Yeah...all of these are normal and performed by legitimate software. Without good filtering, it's easy for this noise to blot out the real malicious activity you're looking for.
This is prevalence bias, a form of confirmation bias, at work. Is the weird thing really that weird, or does it show up on every endpoint? Global prevalence is similar in nature to the time bias in that both require the investigator to take a wider perspective, considering more than what's in front of their nose.
If you're unsure about whether a thing is actually strange, some first stops should be xCyclopedia, WTFBins, and LOLBAS. Just as importantly, use some data analysis skills on your telemetry to determine the global prevalance of the activity in your environment. If it's rare, that's something to consider.
If it Walks Like an Evil Duck
Is this consistent with the Expected Behavior?
Often, an alert will be for a specific flavor of malware. In order to know what this means in a broader sense, the analyst will need access to solid threat intelligence. Who operates a specific dropper, for example, and what do they do after initial compromise? When an alert names a specific malware family, it is often useful to compare the observed behavior against expectations.

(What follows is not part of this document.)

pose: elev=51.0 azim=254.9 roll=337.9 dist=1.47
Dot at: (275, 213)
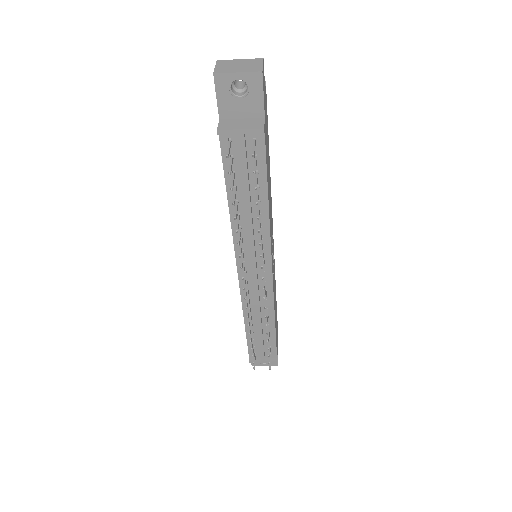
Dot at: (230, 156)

That's not to say a mismatch means there's nothing to worry about. A bad attribution doesn't a false positive make. It could well be another malware variant, or even an evolution of a group's techniques. Nevertheless, knowing whether there's consistency between expected and observed behavior is essential. For one thing, understanding expected behavior tells the investigator where to look for likely further evidence of malicious activity.
Go Armed with Knowledge
It is a short, but invaluable list of questions I ask myself on every investigation. My team asks these of each other as well, making sure we do not get locked in on one theory without sufficient evidence. We strive to learn the whole story of an incident to ensure not only that we fully eradicate the threat, but that we're more prepared for the next attacker.